La strada – che poi è anche il cammino, per chi pensa alla maniera del Buddha – non è così facile da percorrere, nemmeno sulla carta, dato che uno dei principi cardine del buddhismo stesso è proprio quello dell’impegno costante. Quindi Clerc prima ci parlerà del modello cinese col suo “sincretismo per natura” di Buddha-Confucio (nb: dall’incontro buddhismo, taoismo e confucianesimo, val la pena ricordarlo, nasce oltre che l’impero Tang pure il ch’an, che in Giappone divenne lo Zen), poi della comparazione tra Buddha e la filosofia greca dei presocratici e platonica, e infine con il Cristianesimo – guardando il Buddhismo da tre lati: come religione, come filosofia, come nessuna delle due. Ovviamente dedicherà ampia parte alla storia di Buddha,

“In cerca del costruttore della casa / Ho corso la mia corsa nel turbine / delle nascite innumerevoli che mai sfuggono alla morte; / Il male, di nascita in nascita, ritorna. / Costruttore della casa, io ti vedo / Non costruirai più case. L’intelaiatura è infranta / La trave del colmo è volata in frantumi / La costruzione non c’è più. / La mia mente ha estinto la sete.” (pag90 – NdR: questo è il “Dahmmapada” ossia la via del Buddha, strofe 153-154, sezione “della vecchiaia”. Ps: Io quest’estate ne ho comperata un’edizione “nuova” – in verità del 2006 – di Feltrinelli, a cura di Genevienne Pecunia che la traduce direttamente dal Pali)
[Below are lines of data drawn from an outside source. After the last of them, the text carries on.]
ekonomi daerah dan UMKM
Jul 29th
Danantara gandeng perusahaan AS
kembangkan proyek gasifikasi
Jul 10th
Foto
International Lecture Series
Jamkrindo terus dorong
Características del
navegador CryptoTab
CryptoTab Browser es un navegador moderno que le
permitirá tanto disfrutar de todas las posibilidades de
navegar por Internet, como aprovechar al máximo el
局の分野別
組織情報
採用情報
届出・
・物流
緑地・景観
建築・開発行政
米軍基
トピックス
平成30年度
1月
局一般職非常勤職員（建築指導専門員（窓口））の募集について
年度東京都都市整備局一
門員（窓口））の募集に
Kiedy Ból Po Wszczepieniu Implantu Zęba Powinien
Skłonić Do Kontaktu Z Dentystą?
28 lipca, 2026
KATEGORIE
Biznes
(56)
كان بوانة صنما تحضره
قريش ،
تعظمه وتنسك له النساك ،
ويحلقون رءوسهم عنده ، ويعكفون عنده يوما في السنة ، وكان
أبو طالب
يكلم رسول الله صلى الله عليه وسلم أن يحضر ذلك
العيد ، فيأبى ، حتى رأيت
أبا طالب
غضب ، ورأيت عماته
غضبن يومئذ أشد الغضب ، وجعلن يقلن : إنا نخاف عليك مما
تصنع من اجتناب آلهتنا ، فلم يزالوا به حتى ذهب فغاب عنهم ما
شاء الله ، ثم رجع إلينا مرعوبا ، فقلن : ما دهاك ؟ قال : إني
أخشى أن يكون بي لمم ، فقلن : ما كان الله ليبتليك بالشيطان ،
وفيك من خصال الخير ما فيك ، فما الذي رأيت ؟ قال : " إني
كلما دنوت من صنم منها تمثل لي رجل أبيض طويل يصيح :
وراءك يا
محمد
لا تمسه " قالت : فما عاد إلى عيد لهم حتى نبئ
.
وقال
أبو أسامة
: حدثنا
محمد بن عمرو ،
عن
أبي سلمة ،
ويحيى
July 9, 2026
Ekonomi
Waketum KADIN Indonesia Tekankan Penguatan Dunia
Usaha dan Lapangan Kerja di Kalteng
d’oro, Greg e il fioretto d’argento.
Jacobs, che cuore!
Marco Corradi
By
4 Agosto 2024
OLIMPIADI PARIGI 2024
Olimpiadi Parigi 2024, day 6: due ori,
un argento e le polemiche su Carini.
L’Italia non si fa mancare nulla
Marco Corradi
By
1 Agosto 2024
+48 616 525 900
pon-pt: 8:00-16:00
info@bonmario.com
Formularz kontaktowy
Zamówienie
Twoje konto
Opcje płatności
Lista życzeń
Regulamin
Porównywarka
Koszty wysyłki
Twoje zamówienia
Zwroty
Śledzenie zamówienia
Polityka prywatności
e per concludere ci racconterà delle principali dottrine della pratica: fare la guardia alle porte dei sensi, sati, “la chiara coscienza”, appamada – la continuità della chiara coscienza – e via via con le quattro nobili verità e l’ottuplice sentiero. Niente scorciatoie metodologiche quindi: fatevene una ragione, il buddhismo non ne accetta. Eppure state sereni, fosse soltanto per i titoli dei capitoli – ed esempio il tredicesimo, “Rumori di ferraglia“, in cui Clerc intraprende una corposissima discussione su anatta (“una dottrina tanto profonda – dice Clerc citando Edward Conze – che una vita non basta a capirla tutta”) – e così mi vien da supporre, non so quanto fondatamente, che i rumori di ferraglia non siano altro che quelli dei marchingegni che girano a vuoto dentro i nostri cervelli, surriscaldati dal tentativo di capirci qualcosa in tutto questo marasma di alfa privativi che però nel buddismo, toh che caso, “sono spesso dotati di carica positiva”.

Certo poi, la buon’anima di Hervé ci parlerà di karma e soprattutto di meditazione (attenzione, si ritorni col pensiero alla questione del “fricchettone mistico” e si tenga ben presente questo punto: “Nel buddhismo antico esistono tre pratiche di meditazione che si basano su tre attività umane elementari: respirare, camminare, amare” pag156). [A questo proposito mi permetto di ricordare, in primis a me stessa, l’abate del monastero Zen Fudenji a Fidenza, che alla domanda di mio figlio e di un compagno: “come si fa a meditare?” semplicemente rispose: “guardati, stai già meditando”] e infine dello yoga, che di fatto è “mettersi sotto il giogo”, ossia “l’applicazione costante della mente su un punto determinato” che è “la condizione della *comprensione*” – pag183.

Insomma, solo alla fine – come in ogni giallo che si rispetti – riusciremo a capire cosa davvero capitò a Hervé Clerc quel maggio 1968, quando aveva sedici anni. Ricordatevi: il buddhismo non accetta scappatoie, quindi non fate i furbi andandovi subito a leggere quel che gli accadde. Perché, di fatto, non lo capireste. La pratica del Buddha è un sentiero, occorre percorrerlo tutto, senza sconti.